**EXTRACTED TEXT**:
Non-motoring > Mobile phone locations Miscellaneous
Thread Author: Slidingpillar Replies: 23

 Mobile phone locations - Slidingpillar
I've always assumed, and I still think I'm right, that a basic mobile phone that does not have GPS cannot be located other than as what signals are picked up by the local phone towers. Given that they can only detect a signal level, I'd have thought the network would be doing extraordinarily well to get a phone location to within a 300yd circle, perhaps greater.

There is this link:
ec.europa.eu/digital-agenda/en/112-united-kingdom

That says The 112 operator can detect the location of the caller whithin 2 seconds. but I'd assume that an accurate location is only possible with a phone with GPS.

My brother today did a First Responders course for the Scout Association (he's an Explorer leader) and the person doing the course left everyone with the impression that the above applied to all mobile phones.

Anyone know of an authoritative site dealing with this issue as I'm having a hard time convincing my brother I'm not talking rubbish! And yes, he knows I have a full amateur licence and a degree in Electrical Engineering. I've read the Wikipedia article and it corresponds to my beliefs, but authoritative, it's not!

**PROMPT 1**:
Transcribe the forum thread on mobile phone locations from "My brother today" up to and including "all mobile phones.".
**PROMPT 2**:
Pull out each line of the listing below that contains the string "Amount".

**PROVIDED DATA**:

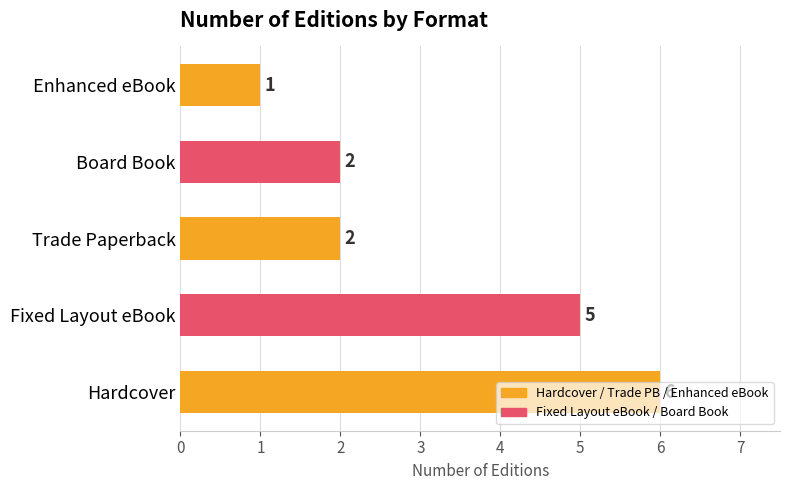

What is the average value?

3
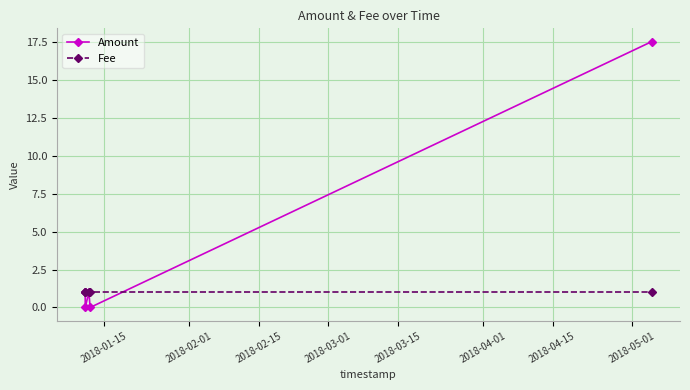

After their last crossing, which series has the higher values: Fee or Amount?

Amount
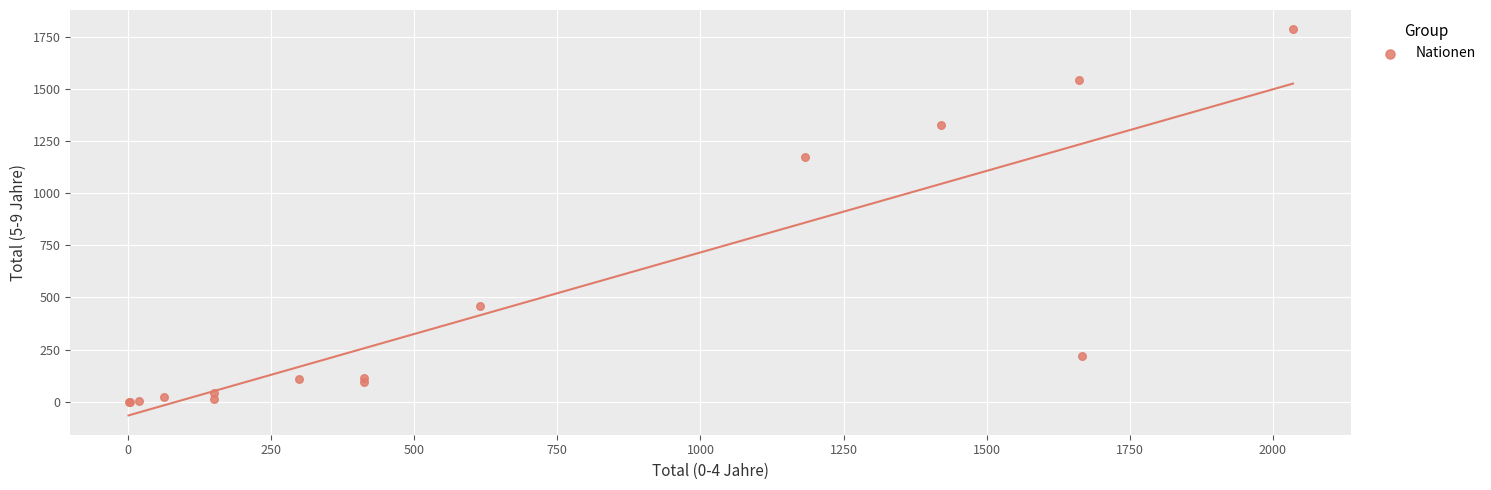

What Y value in the scatter plot is closest to 892?

1174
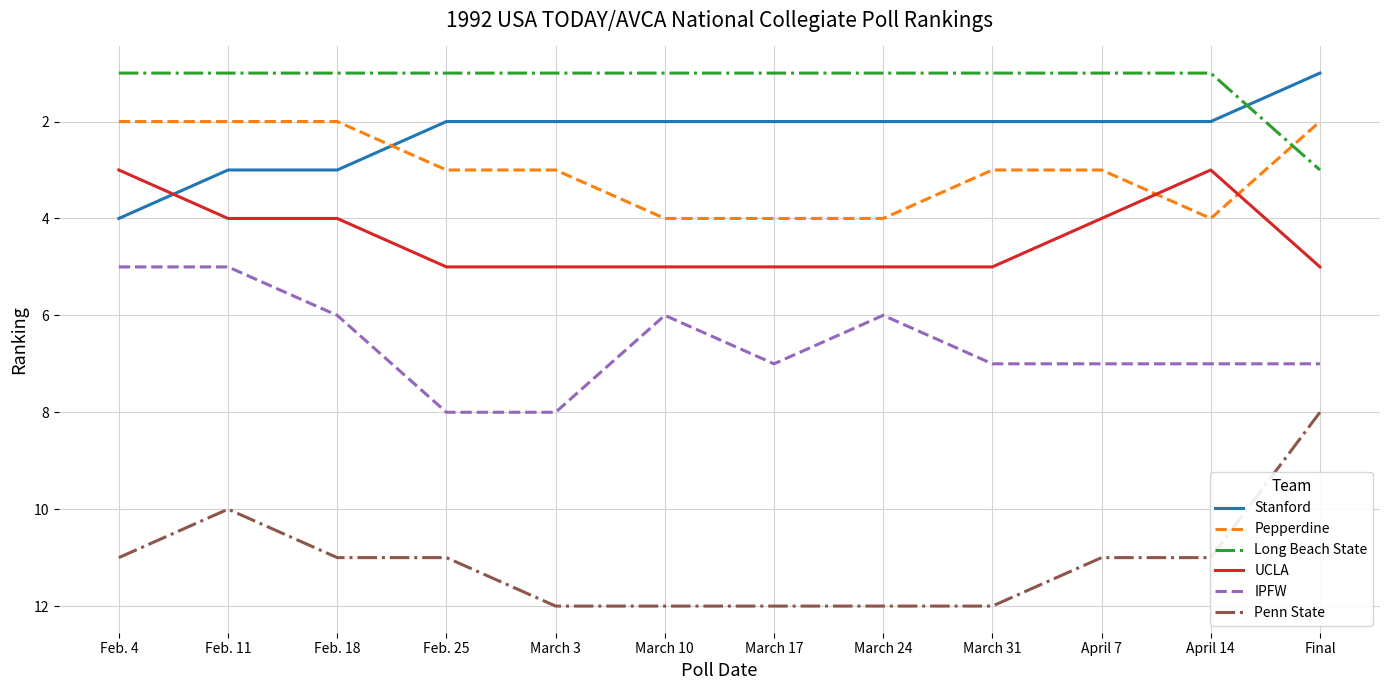

How many Pepperdine values are between 2 and 4?

12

**RESPONSE AREA 1**:
My brother today did a First Responders course for the Scout Association (he's an Explorer leader) and the person doing the course left everyone with the impression that the above applied to all mobile phones.

**RESPONSE AREA 2**:
After their last crossing, which series has the higher values: Fee or Amount?
Amount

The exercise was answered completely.